Shokupan (also Japanese milk bread or Tangzhong milk bread) is a popular bread in Japan and is known for its cloud-like texture. It is similar to light toast or French brioche, but is softer and particularly juicy thanks to the special preparation method. Translated, “Shokupan” means something like “eat bread”. The milk bread is used in Japan for sweet and savory sandwiches.
The special thing about Shokupan is that it stays fresh for a long time and retains its moisture. In addition to the high water content in the dough, the main reason for this is the Yudane or Tangzhong method. With this method of preparation, a pre-dough made of flour and hot water is mixed and worked into the dough. This is how the starch gels and can bind more water, giving the bread a fine-pored, moist crumb.
We’ll show you the faster version with the Tangzhong method, in which you prepare a classic piece of cooking. To do this, boil about seven percent of the flour with five times the amount of liquid. The Yudane method is very traditional, in which you prepare a brew with a little more flour (around 20 percent of the flour content) and the same amount of liquid the night before. The result of the two variants is very similar.
Vegan Shokupan: The recipe

You only need a few basic ingredients for the Japanese milk bread. It is best to buy these in organic quality. In this way you support ecological agriculture that is free of chemical-synthetic pesticides. For example, the organic seals from Demeter, Naturland and Bioland are recommended.
Ingredients:
25 g wheat flour (type 550)
60 ml water
60 ml vegetable milk
2 teaspoons dry yeast
180 ml vegetable milk
2 tbsp sugar
375 g wheat flour type 550
1 tsp salt
40 vegan butter
2 tbsp plant-based milk (for brushing)
Directions:
First you prepare the cooking piece. To do this, mix 25 grams of flour with a total of 120 milliliters of liquid (for example, you can use a mixture of 60 milliliters of water and 60 milliliters of plant-based milk). Boil the mixture, stirring constantly, until a thick paste forms. Allow the piece of cooking to cool down completely (preferably in the fridge overnight).
Next, prepare the yeast dough. Mix the dry yeast with the lukewarm plant-based milk, the sugar and the cooking stick. Then add the remaining flour, salt and softened vegan butter and knead for 10 minutes to form a smooth dough. The best way to do this is with the dough hook in a food processor, as the dough is very sticky. But with a little patience, you can also do it with your hands.
Cover and let the dough rise in a warm place for about an hour (or until it has doubled in size). Alternatively, you can let the dough rest in the fridge overnight and let it come to room temperature the next day before processing it further, until the volume has also increased significantly.

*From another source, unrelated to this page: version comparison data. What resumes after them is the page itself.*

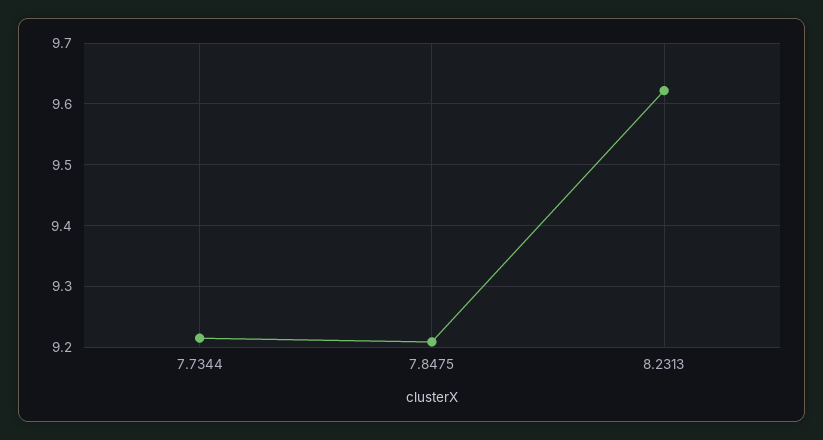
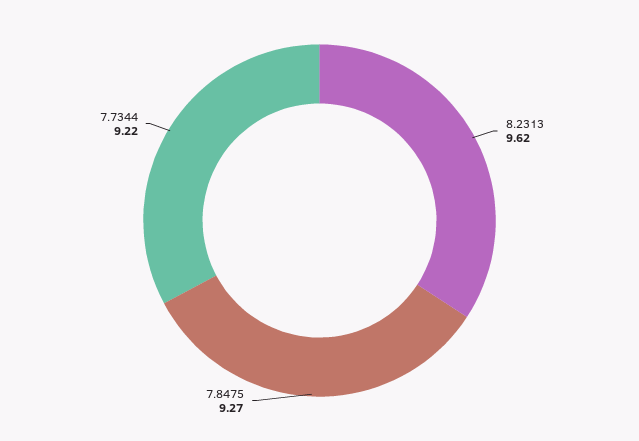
7.8475: 9.21 -> 9.27

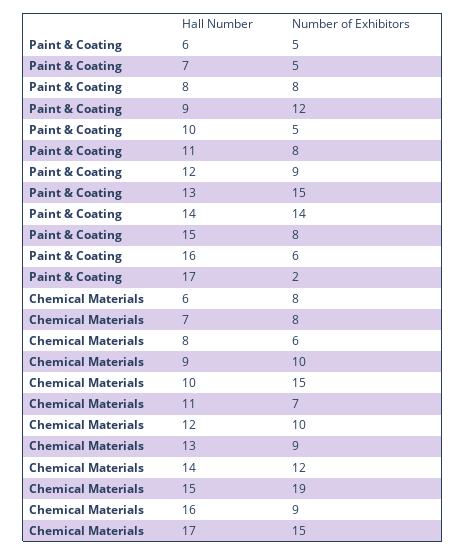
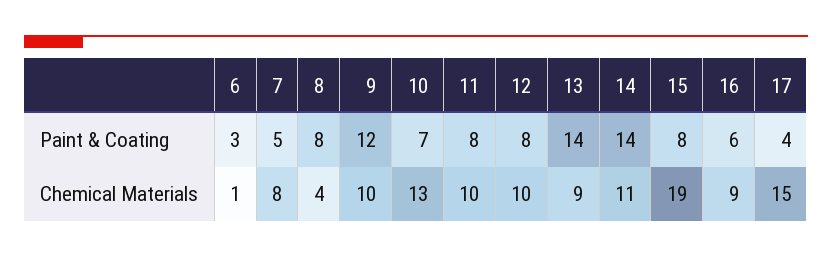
Paint & Coating, 6: 5 -> 3
Paint & Coating, 10: 5 -> 7
Paint & Coating, 12: 9 -> 8
Paint & Coating, 13: 15 -> 14
Paint & Coating, 17: 2 -> 4
Chemical Materials, 6: 8 -> 1
Chemical Materials, 8: 6 -> 4
Chemical Materials, 10: 15 -> 13
Chemical Materials, 11: 7 -> 10
Chemical Materials, 14: 12 -> 11

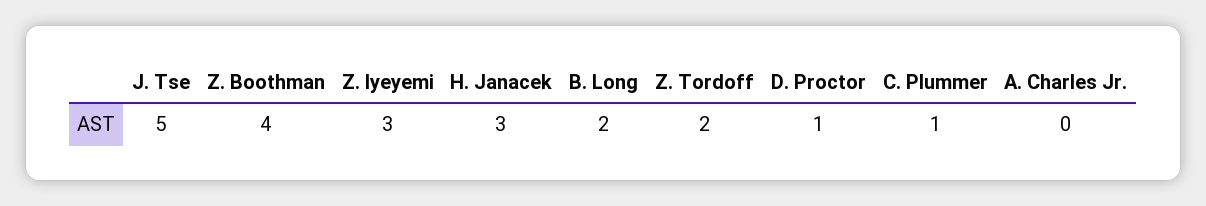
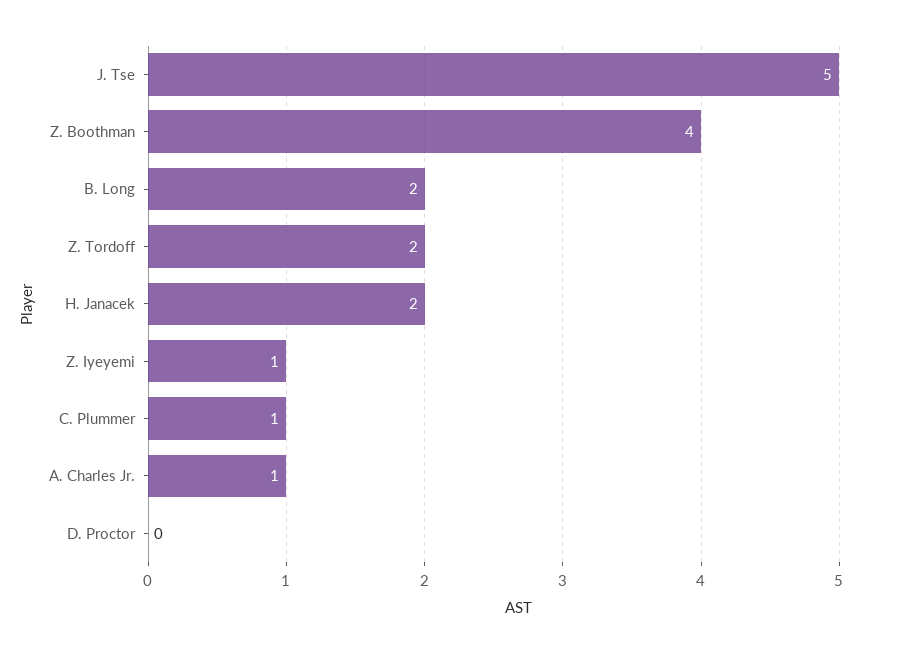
Z. Iyeyemi: 3 -> 1
H. Janacek: 3 -> 2
D. Proctor: 1 -> 0
A. Charles Jr.: 0 -> 1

On a lightly floured work surface, divide the dough into three parts and roll them out into long, one-inch-thick ovals. Fold in the long sides to create straight edges and roll up the strand starting from the short side.

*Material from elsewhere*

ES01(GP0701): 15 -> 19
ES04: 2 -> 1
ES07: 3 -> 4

Grease a loaf tin and place the three rolls in the tin. Cover the dough and let it rise again for about an hour (or until doubled in volume).

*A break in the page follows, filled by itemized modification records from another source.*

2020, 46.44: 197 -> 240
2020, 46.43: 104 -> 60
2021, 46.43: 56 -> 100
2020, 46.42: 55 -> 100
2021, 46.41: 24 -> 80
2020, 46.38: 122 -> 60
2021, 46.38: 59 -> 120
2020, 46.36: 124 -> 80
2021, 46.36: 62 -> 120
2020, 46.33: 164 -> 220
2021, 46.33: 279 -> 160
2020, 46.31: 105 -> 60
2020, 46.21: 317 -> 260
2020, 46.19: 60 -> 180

Shortly before the end of the rising time, preheat the oven to 180 degrees Celsius top/bottom heat. Brush the dough pieces with plant-based milk and bake the shokupan for around 35 to 40 minutes until golden brown.
After baking, turn the shokupan out of the pan and let it cool on a wire rack before slicing.
Make Shokupan yourself: Tips for the preparation

The right flour: The fluffy consistency of Shokupan is best achieved with type 550 light wheat flour, as this has a higher protein content than classic 405 wheat flour. But conventional light wheat or spelled flour also works. You should not use wholemeal flour for the recipe.
Loaf pan with lid: Shokupan is often baked in Japan in a loaf pan with a lid (also called a Pullman loaf pan or pan de mie pan). This gives the white bread the classic square toast shape and also remains light on the surface.
Adjust the sweetness: If you want the bread to be savory, you can reduce the amount of sugar. How sweet your bread is also depends on the vegan milk, because oat milk is naturally much sweeter than unsweetened soy milk. Alternatively, you can also use coconut blossom sugar or date syrup to sweeten. However, this affects the color and taste of the bread.
Shokupan sandwiches: Shokupan is particularly popular in Japan for its savory and sweet sandwiches, the so-called “sandos”. They are topped with eggs or Japanese schnitzel, for example. If you want to prepare vegetarian Sandos, you will also find recipes for vegan scrambled eggs or vegan schnitzel as a topping on our website. Shokupan is also very suitable for poor knights.